В глаза мне Дэнни не смотрел. Казалось, теперь он меня опасался. Больше не флиртовал – сплошная серьезность, почти деловитость. Не то чтобы я винила его. Я подавала ему сигналы – учила его язык, выбрала для пикника самую красивую блузку. Возможно, даже пыталась, в своей неуклюжей манере, флиртовать в ответ. Но едва дошло до горячего, как я спряталась в кусты.
Он коснулся моей руки, чтобы привлечь внимание, и поманил пальцем. Следом за Дэнни я прошла к задней стене хижины, мимо резервуара для воды. Сорокачетырехгаллонная емкость была перевернута, поленница убрана. Землю вокруг вроде бы подмели.
«Он жил здесь некоторое время», – прожестикулировал Дэнни.
– Откуда вы знаете?
Он указал на старый водослив, залатанный куском жести, а потом – на крышу, где я разглядела более светлые пластины дранки.
– Он сделал ремонт, – сообразила я.
Дэнни кивнул, затем продолжил расследование, осмотрел кран на емкости для воды, а потом пошел к клубку перепутанных лиан.
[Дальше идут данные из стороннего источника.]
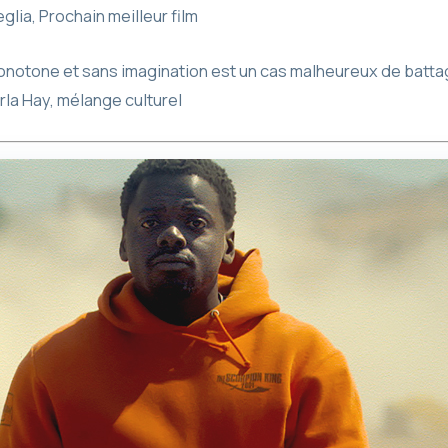
glia, Prochain meilleur film
onotone et sans imagination est un cas malheureux de batta
rla Hay, mélange culturel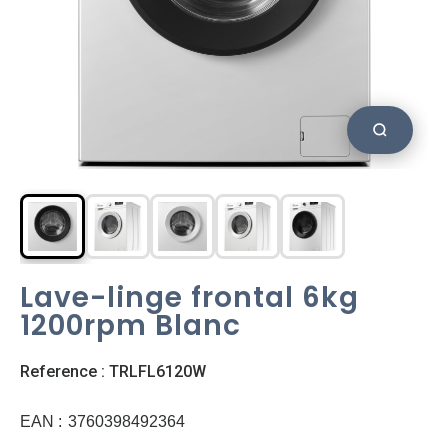
Lave-linge frontal 6kg
1200rpm Blanc
Reference : TRLFL6120W
EAN :
3760398492364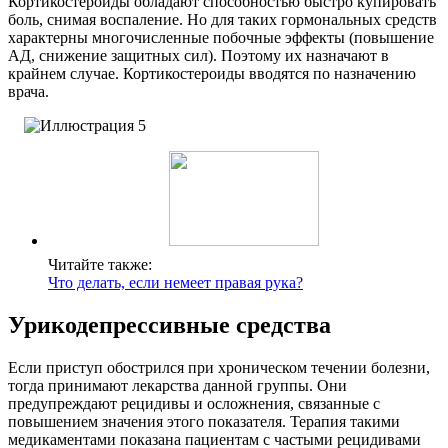
Кортикостероиды обладают способностью быстро купировать
боль, снимая воспаление. Но для таких гормональных средств
характерны многочисленные побочные эффекты (повышение
АД, снижение защитных сил). Поэтому их назначают в
крайнем случае. Кортикостероиды вводятся по назначению
врача.
Читайте также:
Что делать, если немеет правая рука?
Урикодепрессивные средства
Если приступ обострился при хроническом течении болезни,
тогда принимают лекарства данной группы. Они
предупреждают рецидивы и осложнения, связанные с
повышением значения этого показателя. Терапия такими
медикаментами показана пациентам с частыми рецидивами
Интересно, думает ли он сейчас о Тони и их совместных детских вылазках? Тони был одиночкой, с радостью прятавшимся в своем творчестве, но у меня складывалась картина его дружбы с Дэнни. Они были как братья, по мнению Кори. Не разлей вода, постоянные шалости. Я так и видела их: Тони с его глазами как плошки и Дэнни с буйной копной волос. На душе потеплело. Моя сердечная боль после разрыва с Тони была жестокой, почти критической временами, но я ее пережила. И мое выживание доказало, что теперь я сильнее. Доказало ли? Я вспомнила, с какой легкостью растаяла в объятиях Дэнни на каменистом плато и каким восхитительно-правильным, искушающим было его объятие…
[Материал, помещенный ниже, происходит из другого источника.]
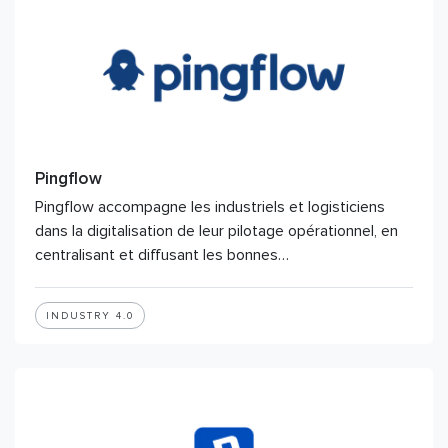
Pingflow
Pingflow accompagne les industriels et logisticiens
dans la digitalisation de leur pilotage opérationnel, en
centralisant et diffusant les bonnes…
INDUSTRY 4.0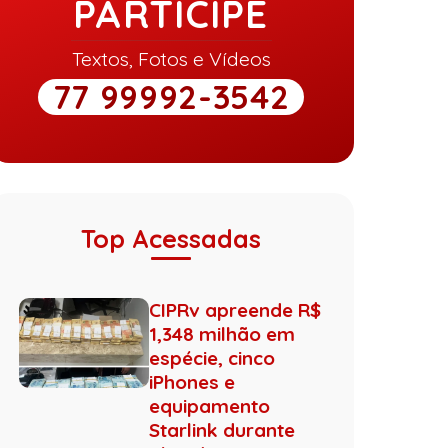
PARTICIPE
Textos, Fotos e Vídeos
77 99992-3542
Top Acessadas
CIPRv apreende R$
1,348 milhão em
espécie, cinco
iPhones e
equipamento
Starlink durante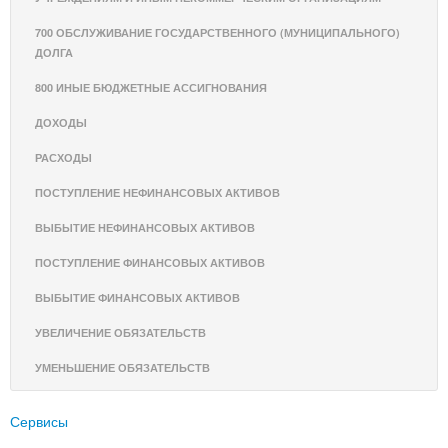
700 ОБСЛУЖИВАНИЕ ГОСУДАРСТВЕННОГО (МУНИЦИПАЛЬНОГО)
ДОЛГА
800 ИНЫЕ БЮДЖЕТНЫЕ АССИГНОВАНИЯ
ДОХОДЫ
РАСХОДЫ
ПОСТУПЛЕНИЕ НЕФИНАНСОВЫХ АКТИВОВ
ВЫБЫТИЕ НЕФИНАНСОВЫХ АКТИВОВ
ПОСТУПЛЕНИЕ ФИНАНСОВЫХ АКТИВОВ
ВЫБЫТИЕ ФИНАНСОВЫХ АКТИВОВ
УВЕЛИЧЕНИЕ ОБЯЗАТЕЛЬСТВ
УМЕНЬШЕНИЕ ОБЯЗАТЕЛЬСТВ
Сервисы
Я повернула назад, обходя поляну по периметру и направляясь на поиски своей «минолты». Пострадавшая старая камера восстановлению, без сомнения, не подлежала, но она была верным старым другом, и я хотела ее вернуть.
Нырнув в заросли чайного дерева, через которые я тогда продиралась, я шла по каменистой земле, пока не определила камедное дерево с гладкой корой, за которое цеплялась во время нападения собаки. Расширяя радиус поисков, я ходила кругами вокруг дерева, приподнимая пучки травы и ковыряя носком в углублениях у корней, осматривая палую листву и немного пройдя вниз по холму. Все напрасно.